When I walk into a vintage modern house, furniture shop, gallery etc. my heart starts pounding and I get short of breath with excitement. I once jumped out of a still moving car to get my paws on an early original Eames RAR chair at a roadside thrift shop in New Mexico. This love of modern design is so deep inside of me it’s practically part of my DNA. 
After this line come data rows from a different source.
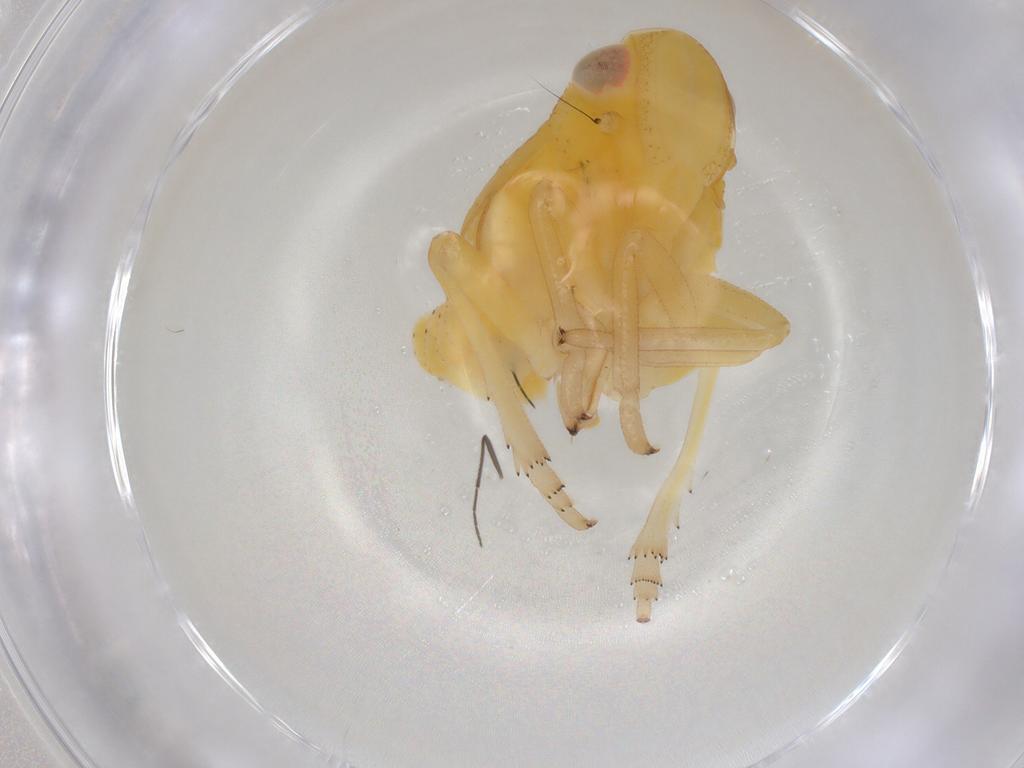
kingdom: Animalia
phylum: Arthropoda
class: Insecta
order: Hemiptera
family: Fulgoroidea_incertae_sedis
I may have a double degree in furniture and interior design, but my greatest and most pleasurable education came when I worked at Lin-Weinberg gallery in NYC during my under graduate studies at Parsons School of Design. Located on a prime corner in SOHO, Lin-Weinberg was one of NY’s premier vintage furniture design galleries in the 90’s. Larry Weinberg and Andy Lin were way ahead on the game when it came to showcasing unique design objects from the 40’s through to the 70’s. They were hungry for knowledge and in a time that was virtually pre internet, they would hungrily scour their voluminous library of vintage design magazines like ‘Interior Design’ and ‘Domus’ to name, identify and catalogue all of the pieces they would buy on a (educated) hunch.

Maybe it was Larry that turned me into a lover of Flea markets. He use to get up before the crack of dawn and go the 24th street market in Manhattan’s Chelsea neighbourhood armed with a flashlight and a wad of cash. He would look under tables and in the dealers half unpacked vans to try and snatch up a bargain before anyone else did. I remember his energy when he would come back to the gallery having found another amazing score – a rare Ico Parisi arm chair, a Stig Lindberg vase, a Tapio Wirkkala leaf plate. His energy, love and knowledge of great vintage design was truly infectious.

Now when I go to a flea market – especially in Europe, I look like a mad woman who has had far too much coffee. I simply cannot control my excitement – the joy and possibility of discovery, the thrill of the hunt, the satisfying win. As I write this I can feel the emotion bubbling up inside of me. As I write this I am also admiring my prized possession – my 1963 Gio Ponti for Bonicina bamboo armchair (in perfect original condition) that I got a few years back at a consignment shop in Milan.

What I took from those years at Lin-Weinberg and from Larry in particular was so much more than a salary. I was given knowledge, passion and an eye that never fails me. Not to mention expert bargaining skills. You taught me well ‘Grasshopper’. You gave me a love that has never failed me – that will never let me down. You gave me a love that is ever growing – you gave me a very Modern Love.

So, do yourself a favour and go visit Larry at the New York Design Center, 200 Lexington Avenue Suite 407, now just ‘Weinberg Modern’. Make sure to give him a hug for me.